With a growing population of students and families whose primary language is a language other than English, keeping parents involved and connected can be a challenge.
Since 1989, the number of students receiving English language learner services from the school district rose from roughly 300 to 2,000. Of 80 foreign languages spoken in the school district, the most common is Spanish, followed by Russian and Ukrainian, Arabic, Vietnamese and Korean. Spanish-speaking students make up about 10 percent of the district's students and that figure is expected to continue to rise.
"Research shows that when more parents are involved, their very presence at school sends a direct message to students (that) it's important," assistant superintendent Ellen Kahan said. "We want to support parents to help them have the skills to help their child."
The district's services for English language learners are designed to help get students up to speed, but it takes four years to become academically proficient, superintendent Nick Brossoit said.
The district takes a three-pronged approach to improve communication.
For families that need immediate assistance, such as their child is sick at school or staff needs to speak to parents about a disciplinary issue, they can use the "Language Line," which offers an interpreter over the phone, or connect with "Natural Leader" parents who speak the same language and have been trained to help with interpreting.

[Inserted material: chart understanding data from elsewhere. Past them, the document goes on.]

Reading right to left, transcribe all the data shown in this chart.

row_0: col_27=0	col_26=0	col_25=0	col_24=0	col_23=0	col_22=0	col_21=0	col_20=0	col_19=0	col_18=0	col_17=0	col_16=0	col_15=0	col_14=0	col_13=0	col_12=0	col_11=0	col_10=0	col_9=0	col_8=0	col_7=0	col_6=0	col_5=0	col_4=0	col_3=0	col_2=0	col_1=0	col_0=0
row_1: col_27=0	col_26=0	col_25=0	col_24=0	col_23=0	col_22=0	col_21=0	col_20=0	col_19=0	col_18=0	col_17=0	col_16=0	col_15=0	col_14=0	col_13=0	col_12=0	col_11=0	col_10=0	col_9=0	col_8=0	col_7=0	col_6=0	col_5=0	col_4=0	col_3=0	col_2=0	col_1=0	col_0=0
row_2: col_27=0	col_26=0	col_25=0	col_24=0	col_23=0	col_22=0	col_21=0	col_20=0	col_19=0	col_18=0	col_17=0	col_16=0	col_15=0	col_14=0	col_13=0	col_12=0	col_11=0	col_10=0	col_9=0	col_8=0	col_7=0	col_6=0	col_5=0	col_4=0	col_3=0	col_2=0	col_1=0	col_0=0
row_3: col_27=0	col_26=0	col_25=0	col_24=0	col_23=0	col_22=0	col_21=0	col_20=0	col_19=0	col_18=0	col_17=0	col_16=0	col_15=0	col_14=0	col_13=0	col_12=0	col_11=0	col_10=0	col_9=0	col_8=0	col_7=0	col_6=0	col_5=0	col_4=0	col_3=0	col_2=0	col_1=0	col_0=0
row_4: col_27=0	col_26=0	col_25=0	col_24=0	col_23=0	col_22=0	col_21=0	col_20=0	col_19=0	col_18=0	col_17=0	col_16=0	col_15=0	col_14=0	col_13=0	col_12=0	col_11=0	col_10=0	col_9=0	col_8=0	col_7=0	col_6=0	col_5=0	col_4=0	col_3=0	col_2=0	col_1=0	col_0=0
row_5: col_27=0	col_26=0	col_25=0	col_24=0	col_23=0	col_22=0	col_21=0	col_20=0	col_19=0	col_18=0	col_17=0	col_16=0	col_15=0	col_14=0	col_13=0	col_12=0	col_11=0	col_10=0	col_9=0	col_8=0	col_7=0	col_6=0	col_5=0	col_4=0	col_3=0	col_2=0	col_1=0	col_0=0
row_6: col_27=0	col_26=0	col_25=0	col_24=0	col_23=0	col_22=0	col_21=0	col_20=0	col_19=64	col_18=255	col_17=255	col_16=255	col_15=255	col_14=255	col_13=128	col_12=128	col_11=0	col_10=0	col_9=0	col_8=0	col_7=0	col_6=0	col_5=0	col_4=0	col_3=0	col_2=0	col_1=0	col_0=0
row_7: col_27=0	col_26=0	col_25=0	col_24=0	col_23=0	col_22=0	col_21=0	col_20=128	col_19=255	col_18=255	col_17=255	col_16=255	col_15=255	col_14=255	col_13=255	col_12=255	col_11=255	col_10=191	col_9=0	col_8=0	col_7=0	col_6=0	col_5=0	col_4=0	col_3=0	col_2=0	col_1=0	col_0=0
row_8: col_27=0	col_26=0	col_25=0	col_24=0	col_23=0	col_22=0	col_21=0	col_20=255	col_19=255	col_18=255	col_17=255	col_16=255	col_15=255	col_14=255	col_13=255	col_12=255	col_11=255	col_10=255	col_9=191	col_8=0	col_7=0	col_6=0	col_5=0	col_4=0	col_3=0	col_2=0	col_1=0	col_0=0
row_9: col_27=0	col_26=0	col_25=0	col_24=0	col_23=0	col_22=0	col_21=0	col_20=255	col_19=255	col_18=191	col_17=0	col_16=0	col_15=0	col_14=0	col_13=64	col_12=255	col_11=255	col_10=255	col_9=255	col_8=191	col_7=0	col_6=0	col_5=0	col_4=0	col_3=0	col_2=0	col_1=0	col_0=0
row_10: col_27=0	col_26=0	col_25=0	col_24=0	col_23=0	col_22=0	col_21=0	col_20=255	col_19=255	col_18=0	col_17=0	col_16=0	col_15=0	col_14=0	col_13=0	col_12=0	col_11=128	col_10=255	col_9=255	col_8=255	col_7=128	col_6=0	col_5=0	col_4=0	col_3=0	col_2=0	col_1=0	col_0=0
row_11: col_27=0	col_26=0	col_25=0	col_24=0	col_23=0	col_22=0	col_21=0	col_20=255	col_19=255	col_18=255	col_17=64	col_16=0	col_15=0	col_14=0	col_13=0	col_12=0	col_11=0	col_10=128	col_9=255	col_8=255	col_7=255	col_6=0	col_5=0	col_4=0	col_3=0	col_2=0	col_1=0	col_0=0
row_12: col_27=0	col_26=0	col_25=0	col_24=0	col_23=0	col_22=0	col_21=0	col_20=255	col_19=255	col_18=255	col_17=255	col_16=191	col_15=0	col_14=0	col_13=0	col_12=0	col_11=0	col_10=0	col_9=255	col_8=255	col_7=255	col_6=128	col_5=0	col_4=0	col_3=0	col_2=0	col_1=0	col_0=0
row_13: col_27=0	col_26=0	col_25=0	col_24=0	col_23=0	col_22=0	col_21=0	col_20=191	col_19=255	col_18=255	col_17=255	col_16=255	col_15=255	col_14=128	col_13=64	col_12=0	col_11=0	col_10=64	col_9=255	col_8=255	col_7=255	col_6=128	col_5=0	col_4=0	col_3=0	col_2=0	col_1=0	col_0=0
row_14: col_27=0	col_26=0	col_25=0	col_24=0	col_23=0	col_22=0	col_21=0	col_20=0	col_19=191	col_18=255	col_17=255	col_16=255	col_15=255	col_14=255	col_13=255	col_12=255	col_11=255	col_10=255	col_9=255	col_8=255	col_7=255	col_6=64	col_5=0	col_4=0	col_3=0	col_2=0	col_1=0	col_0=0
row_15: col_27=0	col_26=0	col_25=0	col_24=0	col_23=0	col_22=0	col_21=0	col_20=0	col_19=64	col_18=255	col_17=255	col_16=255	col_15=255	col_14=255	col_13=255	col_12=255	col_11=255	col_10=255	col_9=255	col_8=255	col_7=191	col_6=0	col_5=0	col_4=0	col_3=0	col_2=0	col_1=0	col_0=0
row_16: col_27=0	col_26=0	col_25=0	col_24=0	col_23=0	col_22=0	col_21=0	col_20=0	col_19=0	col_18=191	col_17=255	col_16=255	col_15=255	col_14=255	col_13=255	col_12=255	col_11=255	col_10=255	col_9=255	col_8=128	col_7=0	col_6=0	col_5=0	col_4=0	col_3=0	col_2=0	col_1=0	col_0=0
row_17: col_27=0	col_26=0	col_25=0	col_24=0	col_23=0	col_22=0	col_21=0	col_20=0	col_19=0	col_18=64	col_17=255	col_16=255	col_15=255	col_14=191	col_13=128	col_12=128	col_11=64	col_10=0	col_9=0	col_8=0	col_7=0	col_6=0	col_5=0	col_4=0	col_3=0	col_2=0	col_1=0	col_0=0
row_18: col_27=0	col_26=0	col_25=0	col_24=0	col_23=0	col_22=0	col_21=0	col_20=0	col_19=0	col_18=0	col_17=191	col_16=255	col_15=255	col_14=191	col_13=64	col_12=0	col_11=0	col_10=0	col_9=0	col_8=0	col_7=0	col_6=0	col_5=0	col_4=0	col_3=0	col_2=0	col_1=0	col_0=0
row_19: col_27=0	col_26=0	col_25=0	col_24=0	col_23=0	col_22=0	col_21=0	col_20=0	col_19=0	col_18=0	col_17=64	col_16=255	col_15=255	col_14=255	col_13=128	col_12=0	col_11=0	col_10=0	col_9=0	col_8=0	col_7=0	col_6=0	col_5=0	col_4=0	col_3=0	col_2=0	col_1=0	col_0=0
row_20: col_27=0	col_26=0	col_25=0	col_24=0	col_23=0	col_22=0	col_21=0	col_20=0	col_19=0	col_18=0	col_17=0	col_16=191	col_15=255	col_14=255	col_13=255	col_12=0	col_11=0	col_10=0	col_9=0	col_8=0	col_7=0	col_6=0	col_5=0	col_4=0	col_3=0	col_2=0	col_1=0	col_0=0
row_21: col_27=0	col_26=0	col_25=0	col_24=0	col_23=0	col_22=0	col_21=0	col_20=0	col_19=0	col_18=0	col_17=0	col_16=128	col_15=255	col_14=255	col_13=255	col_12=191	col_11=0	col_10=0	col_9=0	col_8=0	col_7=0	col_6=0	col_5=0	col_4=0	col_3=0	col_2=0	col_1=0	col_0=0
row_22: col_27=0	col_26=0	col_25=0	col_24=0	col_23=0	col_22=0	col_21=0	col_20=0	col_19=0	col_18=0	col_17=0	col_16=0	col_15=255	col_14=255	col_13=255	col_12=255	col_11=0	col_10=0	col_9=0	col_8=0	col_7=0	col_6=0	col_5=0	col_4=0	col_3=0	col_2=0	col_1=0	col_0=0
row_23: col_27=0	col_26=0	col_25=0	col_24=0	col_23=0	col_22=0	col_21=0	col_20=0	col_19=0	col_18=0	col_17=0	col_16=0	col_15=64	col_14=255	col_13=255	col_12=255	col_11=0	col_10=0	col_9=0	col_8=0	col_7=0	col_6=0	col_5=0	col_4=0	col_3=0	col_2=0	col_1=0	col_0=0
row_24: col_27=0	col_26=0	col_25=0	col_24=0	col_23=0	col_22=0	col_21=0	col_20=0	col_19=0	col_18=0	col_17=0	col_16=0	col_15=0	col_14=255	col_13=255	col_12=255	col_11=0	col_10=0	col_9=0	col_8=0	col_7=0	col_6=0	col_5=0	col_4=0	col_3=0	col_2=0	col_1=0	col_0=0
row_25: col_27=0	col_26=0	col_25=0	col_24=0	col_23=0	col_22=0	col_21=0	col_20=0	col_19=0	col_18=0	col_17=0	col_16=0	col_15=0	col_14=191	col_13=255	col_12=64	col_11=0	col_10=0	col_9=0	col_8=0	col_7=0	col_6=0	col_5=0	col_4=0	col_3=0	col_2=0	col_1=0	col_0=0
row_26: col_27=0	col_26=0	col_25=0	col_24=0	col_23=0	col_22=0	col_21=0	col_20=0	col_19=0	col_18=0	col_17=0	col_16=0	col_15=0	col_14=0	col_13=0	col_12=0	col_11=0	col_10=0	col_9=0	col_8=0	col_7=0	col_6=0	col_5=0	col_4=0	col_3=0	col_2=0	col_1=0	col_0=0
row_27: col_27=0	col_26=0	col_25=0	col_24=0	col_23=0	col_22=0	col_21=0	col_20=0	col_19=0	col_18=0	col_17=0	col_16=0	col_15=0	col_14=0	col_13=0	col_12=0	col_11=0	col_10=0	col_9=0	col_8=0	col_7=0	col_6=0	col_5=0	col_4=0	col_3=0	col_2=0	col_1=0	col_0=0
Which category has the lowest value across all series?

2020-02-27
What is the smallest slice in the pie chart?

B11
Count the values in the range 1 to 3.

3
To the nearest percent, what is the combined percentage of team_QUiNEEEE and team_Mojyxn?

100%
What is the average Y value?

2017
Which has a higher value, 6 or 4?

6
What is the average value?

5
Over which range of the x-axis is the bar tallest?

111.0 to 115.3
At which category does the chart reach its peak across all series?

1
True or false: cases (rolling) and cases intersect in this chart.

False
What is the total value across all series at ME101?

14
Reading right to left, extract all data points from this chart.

Often, students speak more English than their parents and serve as an interpreter for their family. But school staff want to avoid that.
"Oftentimes we put kids in a position of having to deal with issues that aren't theirs to deal with," Kahan said.
When a situation can be predicted or prepared for, such as an information night or meeting, the district arranges for interpreters from Refugee Forum, a nonprofit from Everett Community College, and uses electronic interpreting devices. District officials have earpieces for those who need interpreters and plan to buy more with funds from a recently approved technology levy. An interpreter can speak into a microphone anywhere in a room and the person with the earpiece will hear them clearly.
This method is less obtrusive and more respectful to families, Kahan said. "There's a feeling of disconnect and unease for people if you have to stop and start the conversation in English and in Spanish," she said.
More long-term efforts include hiring more bilingual staff and to create an expectation with other groups that providing translation is a given.
In the schools, students are paired up with students who speak their primary language and teachers use visuals to help communicate, Kahan said.
Maria Garcia, the district's Latina outreach specialist, said it would help to let more families know interpreting services are available. Also, Spanish-speaking families would like to be involved in helping interpret documents for the district.
Garcia said some families tell her they feel unwelcome at their child's school and they feel disconnected because no one else speaks their language.
"The school district is making large strides to embrace parents, but there's also a significant need for others to get on board," Garcia said.
"It's a learning opportunity to build understanding and trust."